Supplied material:
──────────────────────────────

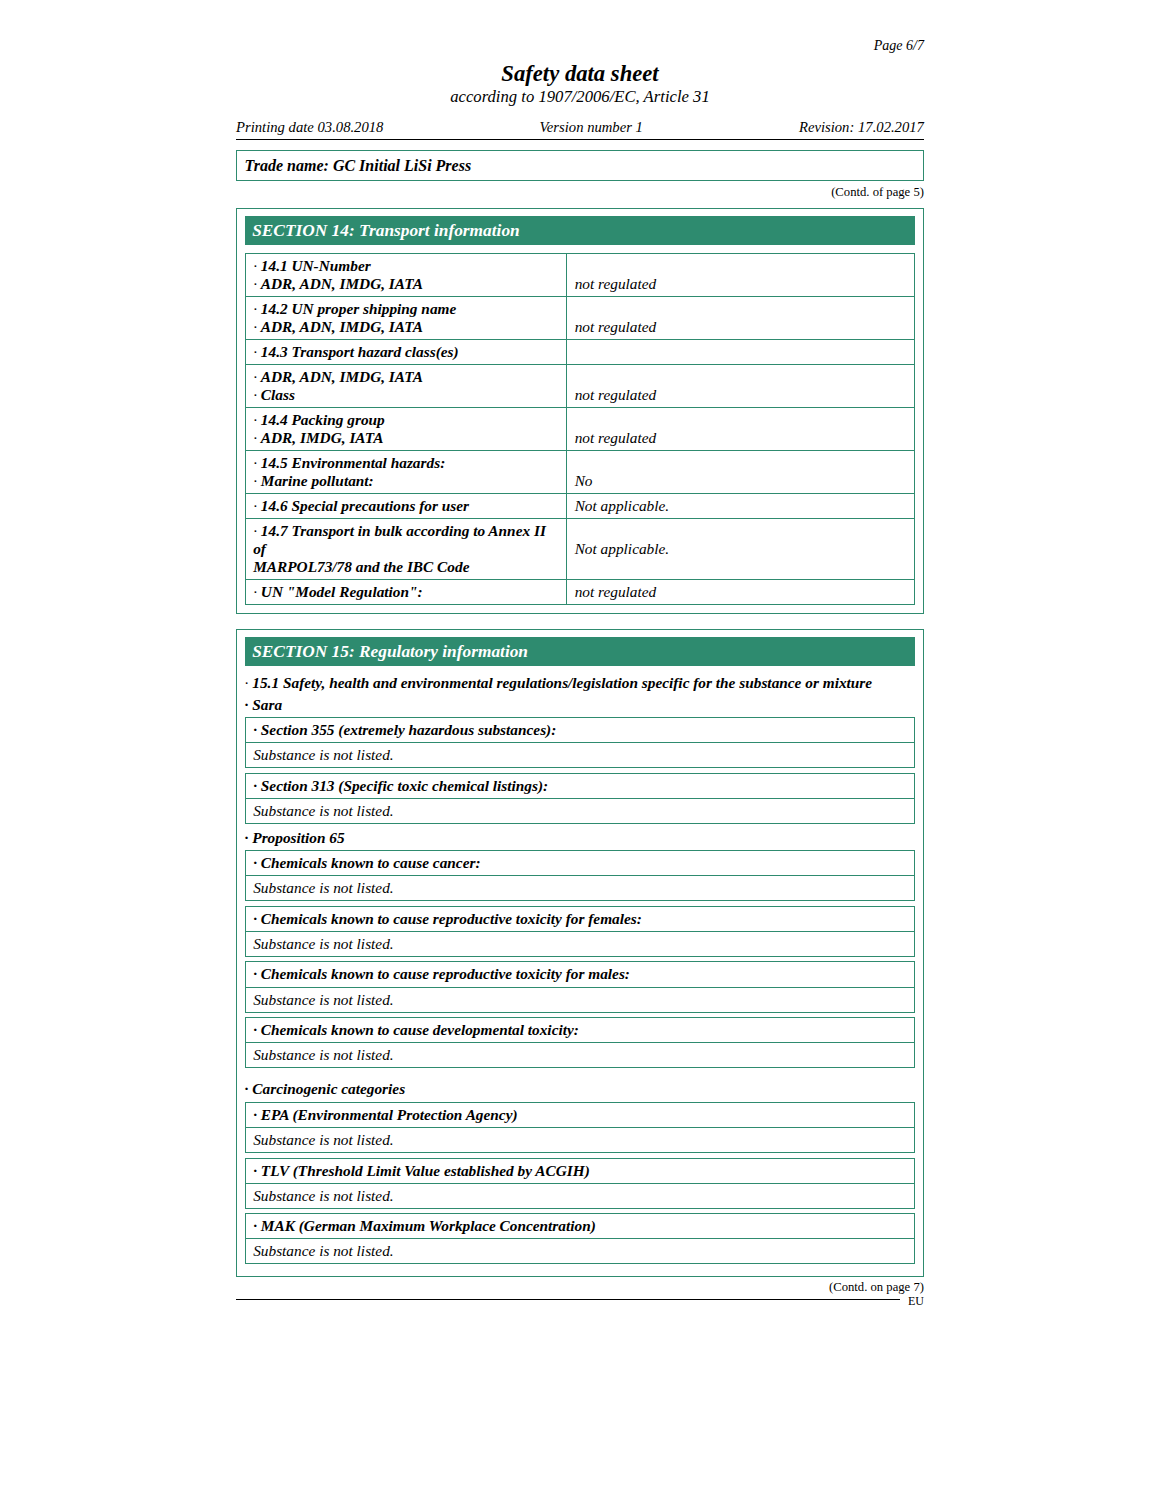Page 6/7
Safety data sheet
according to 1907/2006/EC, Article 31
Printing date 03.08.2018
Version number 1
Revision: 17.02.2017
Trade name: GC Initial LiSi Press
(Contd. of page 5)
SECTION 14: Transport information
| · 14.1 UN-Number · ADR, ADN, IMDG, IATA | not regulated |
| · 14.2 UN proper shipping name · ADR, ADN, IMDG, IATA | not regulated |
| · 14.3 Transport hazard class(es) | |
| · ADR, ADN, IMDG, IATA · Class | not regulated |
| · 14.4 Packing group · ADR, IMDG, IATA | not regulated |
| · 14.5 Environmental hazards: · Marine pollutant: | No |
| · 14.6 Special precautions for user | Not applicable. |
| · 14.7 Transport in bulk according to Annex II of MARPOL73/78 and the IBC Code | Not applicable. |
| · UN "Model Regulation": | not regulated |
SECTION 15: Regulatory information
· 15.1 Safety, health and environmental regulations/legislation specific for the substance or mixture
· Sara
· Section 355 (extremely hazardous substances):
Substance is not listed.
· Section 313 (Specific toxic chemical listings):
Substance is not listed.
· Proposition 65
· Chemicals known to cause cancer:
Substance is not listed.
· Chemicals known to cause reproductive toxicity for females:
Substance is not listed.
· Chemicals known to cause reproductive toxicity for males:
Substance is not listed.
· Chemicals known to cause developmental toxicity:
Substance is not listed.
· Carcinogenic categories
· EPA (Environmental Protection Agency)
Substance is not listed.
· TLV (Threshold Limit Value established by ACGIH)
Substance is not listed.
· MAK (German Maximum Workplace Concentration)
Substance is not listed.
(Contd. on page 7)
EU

──────────────────────────────

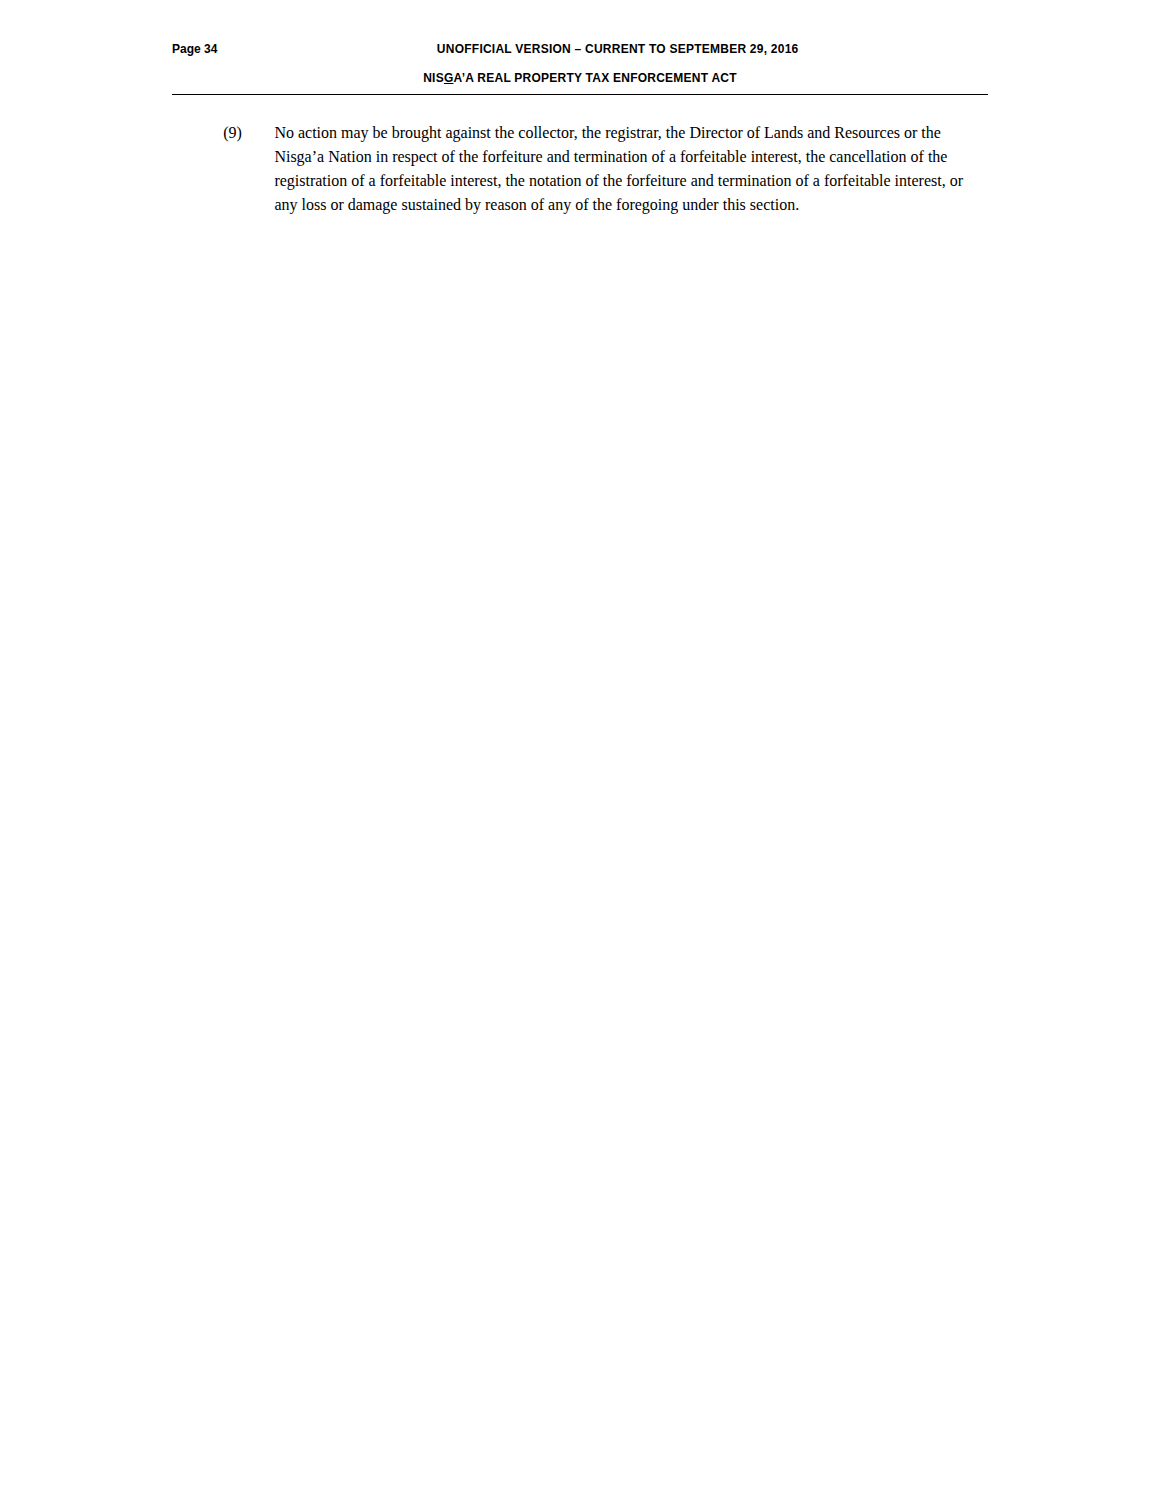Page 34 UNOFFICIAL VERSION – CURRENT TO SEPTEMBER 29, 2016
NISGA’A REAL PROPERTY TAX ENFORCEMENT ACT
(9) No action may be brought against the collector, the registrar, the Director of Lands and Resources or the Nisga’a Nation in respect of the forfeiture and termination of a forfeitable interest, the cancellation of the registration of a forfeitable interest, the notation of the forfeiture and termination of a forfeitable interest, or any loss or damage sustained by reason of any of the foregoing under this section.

──────────────────────────────

Assignment:
The lines above that hold the string "IMDG" are to be located and copied.

Response:
| · 14.1 UN-Number · ADR, ADN, IMDG, IATA | not regulated |
| · 14.2 UN proper shipping name · ADR, ADN, IMDG, IATA | not regulated |
| · ADR, ADN, IMDG, IATA · Class | not regulated |
| · 14.4 Packing group · ADR, IMDG, IATA | not regulated |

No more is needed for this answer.